We have lost our privacy, our legal equality, our gruff and firm but fair police force, our freedom of speech, our nationality, our manufacturing base, our social order, our marriages, 37% of our countryside, our family meals, most of our buses and all of our docks. (See earlier re ‘loft apartments’).
We have lost our faith in clerics, doctors, bank managers, schoolteachers, Universities, standards, objectivity, morals, ethics, legislators, fathers, Councillors, coppers, lawyers, judges, sportsmen, senior business figures and the care home system. And we have lost an army of soldiers, sailors, airmen, and social workers. (We never had any faith in social workers in the first place).
As the Buddhists say, “All things are in transition”. They are indeed: so we are losing our public health services, our welfare services, our charities, our family businesses, our scientists, our entrepreneurs, our right to scrutinise the powerful, the control of our national destiny, and our innate sense of discernment.
Perhaps above all, we are losing any natural sense of dignity and restraint…towards ourselves, the rights and needs of others, or those who got a luckier Genes Bag than we did.
So there we are. The boat leaves in two hours for another country – where, in all fairness, some of the same things have also been lost. Just nowhere near as many as in the Land I once loved….and with a far stronger determination within the populace to deal with the scoundrels should this stream of brass-necked incompetence get any worse.

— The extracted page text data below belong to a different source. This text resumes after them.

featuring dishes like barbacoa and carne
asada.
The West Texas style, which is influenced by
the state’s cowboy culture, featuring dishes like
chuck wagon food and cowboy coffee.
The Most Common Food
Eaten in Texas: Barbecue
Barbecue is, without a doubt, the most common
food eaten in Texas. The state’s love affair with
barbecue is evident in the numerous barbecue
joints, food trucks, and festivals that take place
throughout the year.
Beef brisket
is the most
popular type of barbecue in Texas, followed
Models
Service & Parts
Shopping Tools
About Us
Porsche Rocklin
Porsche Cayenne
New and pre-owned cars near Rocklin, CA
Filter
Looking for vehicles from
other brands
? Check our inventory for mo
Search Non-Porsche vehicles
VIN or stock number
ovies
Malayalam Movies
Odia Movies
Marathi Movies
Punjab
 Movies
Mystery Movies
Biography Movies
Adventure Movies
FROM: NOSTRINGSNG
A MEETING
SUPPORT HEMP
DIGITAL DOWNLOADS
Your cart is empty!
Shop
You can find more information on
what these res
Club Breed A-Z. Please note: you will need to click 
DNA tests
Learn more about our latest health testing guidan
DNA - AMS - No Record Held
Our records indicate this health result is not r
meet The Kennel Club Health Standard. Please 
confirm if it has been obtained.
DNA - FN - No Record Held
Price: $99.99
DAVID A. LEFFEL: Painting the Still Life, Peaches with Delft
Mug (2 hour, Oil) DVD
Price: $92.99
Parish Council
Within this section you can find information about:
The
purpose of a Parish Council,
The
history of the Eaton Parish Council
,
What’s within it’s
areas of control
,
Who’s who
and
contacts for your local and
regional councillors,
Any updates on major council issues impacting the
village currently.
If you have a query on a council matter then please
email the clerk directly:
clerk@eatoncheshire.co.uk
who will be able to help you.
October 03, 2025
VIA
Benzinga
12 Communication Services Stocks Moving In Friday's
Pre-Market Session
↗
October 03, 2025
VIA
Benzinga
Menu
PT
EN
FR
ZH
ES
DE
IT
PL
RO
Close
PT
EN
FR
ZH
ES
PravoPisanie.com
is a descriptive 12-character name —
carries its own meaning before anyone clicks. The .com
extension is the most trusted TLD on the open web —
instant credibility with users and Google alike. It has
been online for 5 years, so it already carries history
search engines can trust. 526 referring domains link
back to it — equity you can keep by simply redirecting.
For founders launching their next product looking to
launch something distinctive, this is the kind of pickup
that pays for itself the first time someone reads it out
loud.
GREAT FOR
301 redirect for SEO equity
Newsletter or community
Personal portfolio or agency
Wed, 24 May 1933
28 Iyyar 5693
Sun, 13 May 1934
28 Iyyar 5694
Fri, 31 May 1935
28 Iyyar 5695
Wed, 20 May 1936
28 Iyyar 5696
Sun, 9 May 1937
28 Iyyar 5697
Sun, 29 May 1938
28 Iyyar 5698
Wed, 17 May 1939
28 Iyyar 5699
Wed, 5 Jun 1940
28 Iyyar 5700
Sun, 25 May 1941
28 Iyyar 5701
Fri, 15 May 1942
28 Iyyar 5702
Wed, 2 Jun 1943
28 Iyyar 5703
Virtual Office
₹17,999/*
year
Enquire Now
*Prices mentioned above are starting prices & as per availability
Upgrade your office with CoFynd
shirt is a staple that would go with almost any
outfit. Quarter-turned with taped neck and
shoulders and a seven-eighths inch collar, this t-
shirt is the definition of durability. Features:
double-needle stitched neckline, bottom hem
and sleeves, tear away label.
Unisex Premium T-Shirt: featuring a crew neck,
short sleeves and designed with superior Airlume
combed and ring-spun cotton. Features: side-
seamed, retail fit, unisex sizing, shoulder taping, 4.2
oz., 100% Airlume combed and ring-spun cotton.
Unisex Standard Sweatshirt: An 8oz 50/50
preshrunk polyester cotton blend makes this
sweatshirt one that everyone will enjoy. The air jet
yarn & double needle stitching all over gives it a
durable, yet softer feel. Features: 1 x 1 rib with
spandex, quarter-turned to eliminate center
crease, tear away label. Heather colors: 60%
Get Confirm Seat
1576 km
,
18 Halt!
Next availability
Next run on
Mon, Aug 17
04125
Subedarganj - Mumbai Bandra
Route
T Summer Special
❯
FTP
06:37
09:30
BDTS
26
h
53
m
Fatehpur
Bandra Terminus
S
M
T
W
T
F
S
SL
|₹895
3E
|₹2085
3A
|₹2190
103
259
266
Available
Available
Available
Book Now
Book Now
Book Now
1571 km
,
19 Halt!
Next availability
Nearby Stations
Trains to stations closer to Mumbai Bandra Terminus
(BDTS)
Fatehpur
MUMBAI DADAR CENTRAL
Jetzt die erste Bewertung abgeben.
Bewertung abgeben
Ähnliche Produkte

That country has not yet traded in low-cost freedom for expensive, larcenous dictatorship. We have. So too have Greece, Ireland, and ClubMed as a whole. I am a convinced Europhile who can see good in every culture on this continent. And I am a EUrophobe who cannot detect even a scintilla of worth in its inane, controlling, dumbassed bureaucrats.
I’m sorry to repeat myself, but my answer remains as it has been for six months now: I will return to England when England returns to its senses. And I will rediscover my love of country when England rediscovers its insistence on decency.
In the meantime, my aims are fivefold: to have a central base, to move the protest on and up, to present a moving target for the tax fiends, to write a book, and to keep on learning.